И при каждой семье, при каждом мальчишке по модифицированному охраннику. Все до единого с одним лицом. Даже в их мелкой семье была тройка казенных близнецов. По одному на брата. Дин, Дан и Ден. Клоны.
До вчерашнего дня Маркус даже не представлял, сколько их. Ему казалось, принадлежащие их семье ребята уникальны, эксклюзивны, как почесть. А теперь увидел, что и их семья, жившая вдали от дворца, не является единственной. Осознание того, что сорок седьмой сын первого императора не был последним и, кроме него, еще множество семей претендовало на трон, было неожиданным.
Конечно, Маркус и не надеялся занять место деда. Их мать была его пятой дочерью… А ведь имелись и многочисленные сыновья. Тети и дяди… И их дети. И вот теперь все это обширное, многолюдное, многослойное семейство впервые за столько лет собралось и знакомилось друг с другом. Слушало тихую унылую музыку, обсуждало жизнь в полисах, сравнивало условия и выискивало нюансы и различия. С виду даже и не скажешь, что все они родственники.

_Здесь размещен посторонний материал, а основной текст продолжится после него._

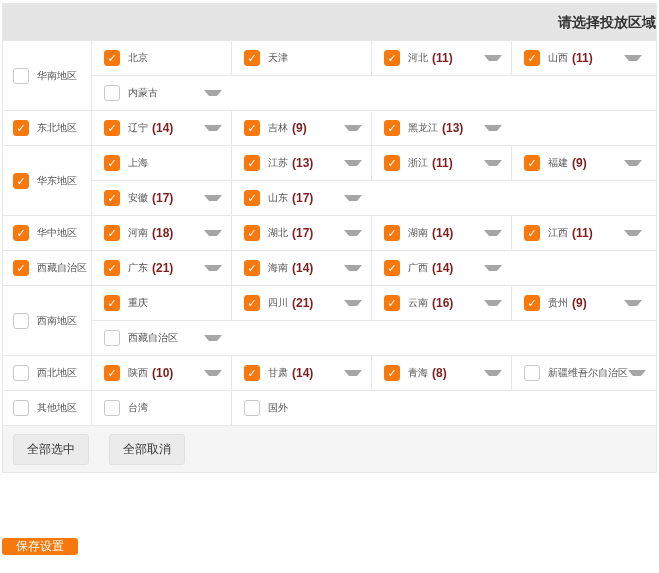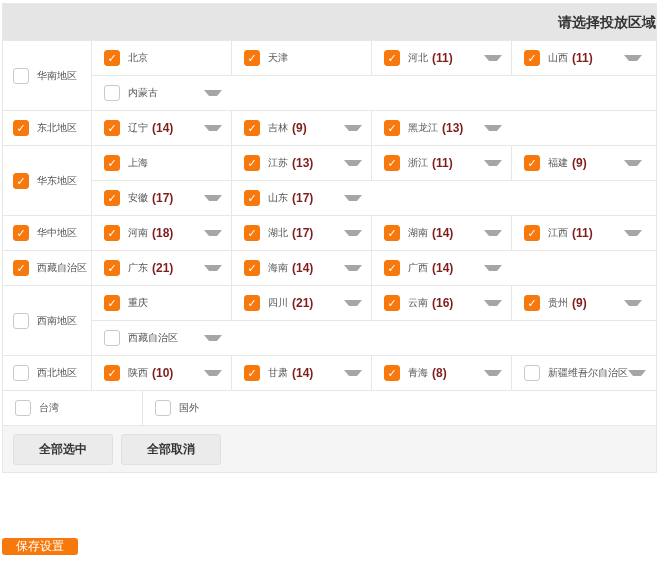--- a/index.html
+++ b/index.html
@@ -13,22 +13,22 @@
   .line + .line{border-top:1px solid #e7e7e7;text-align:right;}
   .prov-cell{width:140px;flex:0 0 140px;box-sizing:border-box;border-right:1px solid #e7e7e7;display:flex;align-items:center;padding-left:12px;}
   .prov-cell.last{flex:1 1 auto;border-right:none;}
   .inner{display:flex;align-items:center;min-width:118px;}
   .cb{width:14px;height:14px;flex:0 0 auto;border:1px solid #c9c9c9;border-radius:3px;background:#fff;display:flex;align-items:center;justify-content:center;font-size:11px;line-height:14px;color:#fff;cursor:pointer;}
   .cb.checked{background:#f7790d;border-color:#f7790d;}
   .lbl{margin-left:8px;font-size:10px;color:#555;white-space:nowrap;}
   .cnt{margin-left:4px;font-size:12px;color:#7f1d1d;font-weight:bold;white-space:nowrap;}
   .arrow{margin-left:auto;padding-left:8px;width:0;height:0;border-left:5px solid transparent;border-right:5px solid transparent;border-top:6px solid #a6a6a6;cursor:pointer;flex:0 0 auto;}
   .ftr{background:#f5f5f5;height:46px;display:flex;align-items:center;}
-  .gbtn{margin-left:10px;padding:6px 25px;background:#ebebeb;border:1px solid #e0e0e0;border-radius:3px;font-size:12px;color:#333;cursor:pointer;font-family:inherit;font-weight:bold;}
-  .gbtn.second{margin-left:8px;}
+  .gbtn{margin-left:10px;padding:6px 13px;background:#ebebeb;border:1px solid #e0e0e0;border-radius:3px;font-size:12px;color:#333;cursor:pointer;font-family:inherit;}
+  .gbtn.second{margin-left:20px;}
   .save{position:absolute;left:2px;top:538px;background:#f7790d;color:#fff;border:none;border-radius:3px;padding:0 14px;font-size:12px;cursor:pointer;font-family:inherit;}
 </style>
 </head>
 <body>
 
 <div class="panel">
   <div class="hdr">请选择投放区域</div>
   <div>
       <div class="region-row">
         <div class="region-cell">
@@ -329,20 +329,24 @@
               <span class="inner">
                 <span class="cb"></span>
                 <span class="lbl">新疆维吾尔自治区</span>
                 <span class="arrow"></span>
               </span>
             </div>
           </div>
         </div>
       </div>
       <div class="region-row">
+        <div class="region-cell">
+          <span class="cb"></span>
+          <span class="lbl">其他地区</span>
+        </div>
         <div class="lines">
           <div class="line">
             <div class="prov-cell">
               <span class="inner">
                 <span class="cb"></span>
                 <span class="lbl">台湾</span>
               </span>
             </div>
             <div class="prov-cell last">
               <span class="inner">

Время от времени в зале появлялся оригинал многочисленных клонов — Нандин Абэ. Он обводил разношерстую публику цепким взглядом и выбирал очередного счастливца для аудиенции с венценосным предком.
Маркус как старший представлял интересы их скромной семьи. Фердинанд тенью кружил рядом и хмуро косил взглядом по сторонам. Кривился, когда замечал очередной ошейник. Тогда его рука вскидывалась к собственной шее, а кадык гулял от нервного глотка… Если бы к его модификациям добавили еще пять процентов, он бы тоже носил ошейник. Но отец хорошо приплатил в свое время за отсутствие этих пяти пунктов. Увы, он погиб на производстве сразу после рождения третьего сына, Теодора, их последнего и самого мелкого брата. Тео все эти три дня, позабыв о своей врожденной непоседливости, провел рядом с непривычно тревожной матерью.
Их мать за все это время не сказала ни слова. Она молча слушала, молча жала руки новоявленным родственникам и все больше мрачнела. И все три дня крепко держала ладонь Теодора. Все три дня ей было плохо. Она морщилась, касалась головы, когда считала, что ее никто не видит, а иногда судорожно сжимала виски и крепко зажмуривалась от боли. Она была красива, их мать, даже когда чувствовала себя до отвращения плохо.
Император звал к себе по одному — за плотно закрытую дверь. И каждый раз, когда очередной родственник выходил и Абэ выхватывал из зала следующего, мать судорожно сжимала пальцами плечи.